* Task requirements
Which lines of the records below contain the word "that" with matching case? Pick out each of those lines and copy it in full.

* Given records
☆ ☆ ☆ ☆ ☆
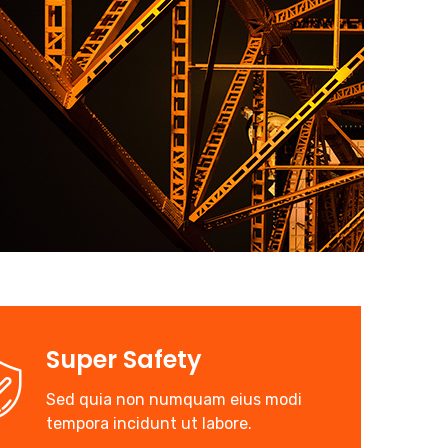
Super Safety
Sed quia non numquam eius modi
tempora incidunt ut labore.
☆ ☆ ☆ ☆ ☆
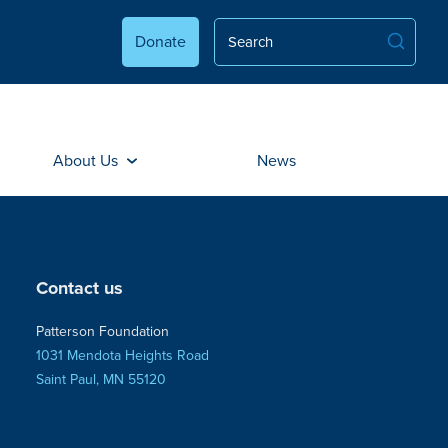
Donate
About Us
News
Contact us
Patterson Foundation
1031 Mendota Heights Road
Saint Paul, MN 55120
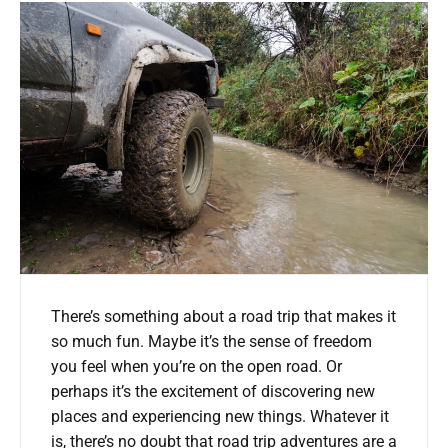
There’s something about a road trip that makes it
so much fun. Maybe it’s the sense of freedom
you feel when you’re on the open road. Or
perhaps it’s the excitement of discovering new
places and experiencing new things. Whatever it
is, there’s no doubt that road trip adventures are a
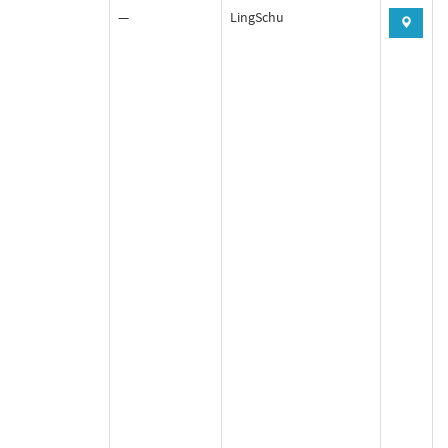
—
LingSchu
☆ ☆ ☆ ☆ ☆
* Answer box
There’s something about a road trip that makes it
is, there’s no doubt that road trip adventures are a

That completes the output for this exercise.